The scariest thing about this movie, I thought, was the religious fervor. It’s what I imagine would happen if the Southern Baptists took over. shudder

IDBB

Dammit…preview is my friend.LOL

They could, but farming land manually, without the use of tractors and such (which I assumed they didn’t have and even if they did they’d be too young to drive the suckers) is hard work, much too harsh for kids to be doing anyway.

IDBB

In the story, the “creature” (for lack of a better word) that lived in the cornfield must have had some sort of deal to take care of the crop with the kids. The story notes that the corn was in unnaturally even rows, without even a single weed.

I caught the implication that, through human sacrifice, they guaranteed a bountiful harvest.

I’m getting the feeling that the South Park version was better.

Oh ok…I guess I need to go back and re-read the book,Lissa because I never caught on to that.

asterion–???I’ve never seen the SP version???

IDBB

Been a while since I’ve seen the movie, and even longer since I’ve read the book, but I think Lissa has it. “He who walks behind the rows” was an actual entity and not just a bogeyman to scare people into conforming. Apparently, he also took care of the kids providing they offered up sacrifices as necessary.

It’s great. All the kids cry child abuse, so all the parents leave. There’s an act break, and then the next part opens up with a young couple driving into town. The town’s in bad shape, there are sacrifices of other children, and we eventually learn that the whole town has gone to hell in just 3 days.

Ah, here it is. Episode 64, The Wacky Molestation Adventure.

Well, the summary says it’s more like Logan’s Run or Mad Max: Beyond Thunderdome, but it’s more like what Children of the Corn would be like if I ever bother to actually watch it.

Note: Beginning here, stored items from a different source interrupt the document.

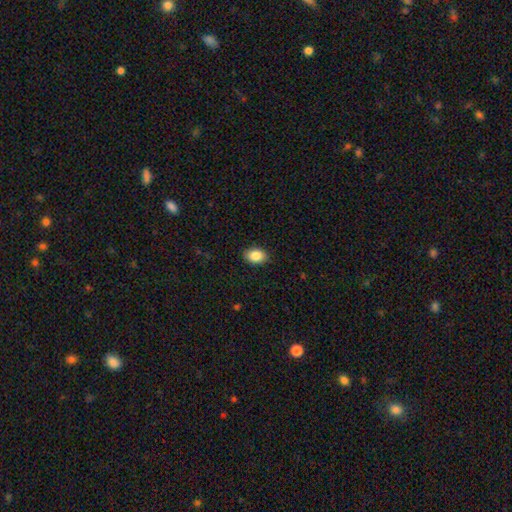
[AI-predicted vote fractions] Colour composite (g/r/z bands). It shows a smooth galaxy with no disk features (87%) that is in between round and cigar-shaped (83%). Merging: none (89%).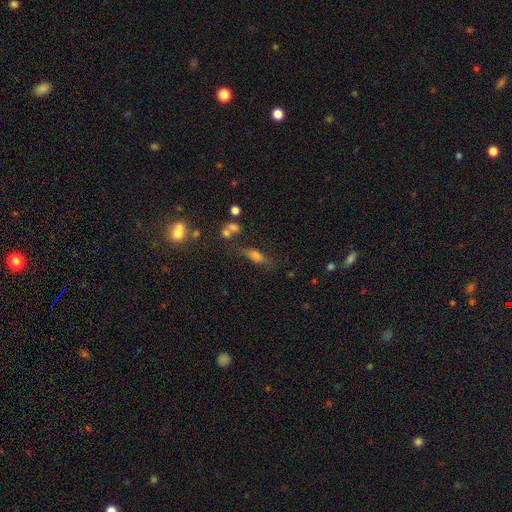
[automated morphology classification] Smooth or featured: smooth — 54% (featured or disk — 28%)
How rounded: in between — 51% (cigar-shaped — 41%)
Merging: none — 61% (minor disturbance — 19%)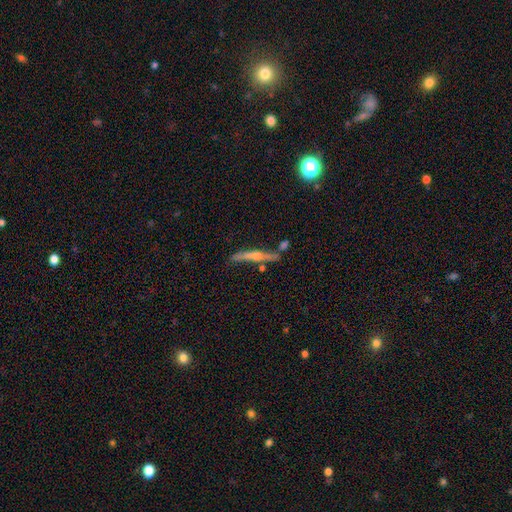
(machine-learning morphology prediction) smooth-or-featured: featured or disk: 72% | smooth: 20% | star or artifact: 8%
  disk-edge-on: yes: 94% | no: 6%
    edge-on-bulge: rounded: 79% | none: 14% | boxy: 6%
  merging: none: 71% | minor disturbance: 17% | merger: 8% | major disturbance: 4%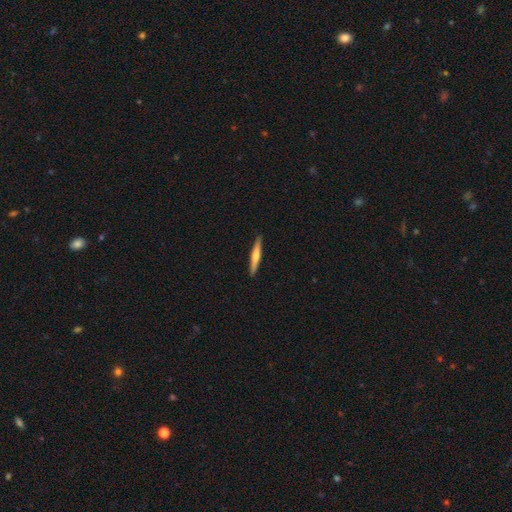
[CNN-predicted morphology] This appears to be a featured or disk galaxy (49%). Merging: none (91%).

I should say, I think that’s what Children of the Corn would be like if I ever bother to watch it.

Ok…but assuming that the boys aren’t getting the girls pregnant and producing more children to sacrafice to “he who walks behind the Rows”…wouldn’t the supply of sacraficiable children soon run out?

IDBB

Where I come from, you learn to drive a tractor when you’re about 10 years old if you live on a farm.

They are having children. The husband finds a book in the church which records the birth of the first baby “Eve” some years ago.

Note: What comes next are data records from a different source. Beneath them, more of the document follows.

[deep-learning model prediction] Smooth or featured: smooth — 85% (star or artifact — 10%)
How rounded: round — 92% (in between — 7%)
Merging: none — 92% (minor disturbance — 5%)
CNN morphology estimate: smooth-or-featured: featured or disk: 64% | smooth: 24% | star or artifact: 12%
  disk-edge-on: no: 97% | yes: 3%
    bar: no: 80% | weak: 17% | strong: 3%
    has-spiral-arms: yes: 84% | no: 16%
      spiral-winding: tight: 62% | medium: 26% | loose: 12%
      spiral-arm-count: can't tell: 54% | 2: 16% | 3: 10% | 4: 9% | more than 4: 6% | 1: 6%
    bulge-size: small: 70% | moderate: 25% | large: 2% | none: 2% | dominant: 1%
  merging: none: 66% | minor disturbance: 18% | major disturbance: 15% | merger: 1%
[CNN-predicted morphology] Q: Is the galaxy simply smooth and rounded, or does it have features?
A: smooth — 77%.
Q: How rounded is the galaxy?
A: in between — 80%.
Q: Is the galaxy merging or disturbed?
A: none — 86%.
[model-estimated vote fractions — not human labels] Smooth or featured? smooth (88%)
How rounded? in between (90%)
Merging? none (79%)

The story continues to a point after the couple is killed. In the final scene, the children gather to witness another sacrifice. It seems that once they reach a certain age, (IIRC, it was 19) they must walk into the corn and are never seen again. (The little boy in the beginning was actually murdered for trying to run away. The sacrifices just walk into the corn and are killed by the monster.) The narration at this part focuses on a young girl, who is pregnant with the child of the one who walks into the corn. It never says that he his her husband, merely that he is the father of her child. The story ends with the spiritual leader of the group claiming that God has told him in a vision that the age limit must be lowered.

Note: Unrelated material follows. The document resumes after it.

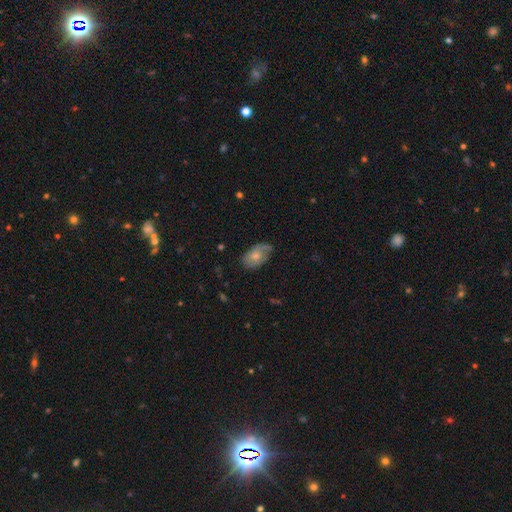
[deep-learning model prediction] smooth-or-featured: smooth: 60% | featured or disk: 33% | star or artifact: 7%
  how-rounded: in between: 90% | round: 8% | cigar-shaped: 2%
  merging: none: 57% | minor disturbance: 31% | major disturbance: 10% | merger: 2%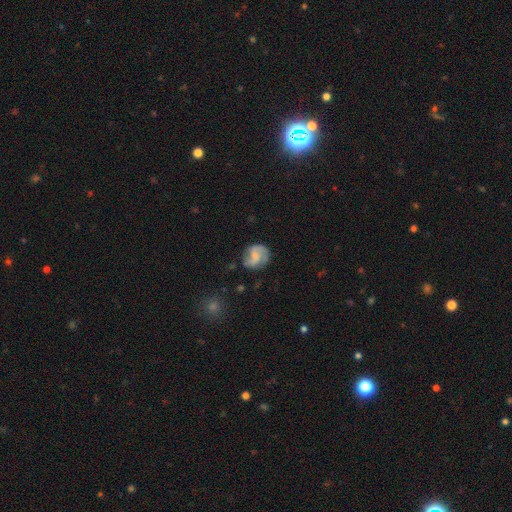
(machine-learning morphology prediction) Overall: featured or disk (65%; smooth 28%). Edge-on disk: no (98%). Bar: weak (48%; no 37%). Spiral arms: yes (90%). Spiral arm count: 2 (83%). Spiral winding: medium (44%; loose 39%). Bulge size: small (39%; none 34%). Merging: none (67%).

Fights, shmights. You’d have thought somebody would notice that nobody around there was paying their taxes. Now there’s an idea for a really scary movie… :eek:

Ah…okie. Now I sorta understand. It’s been a really long time since I read the book and I recently saw the movie, which brought all these questions up. I’ll go to the library, check out the book and re-read it.

IDBB

I don’t know if you remember, but it’s a short story in the book “Night Shift”. There are some other great stories in that book, too.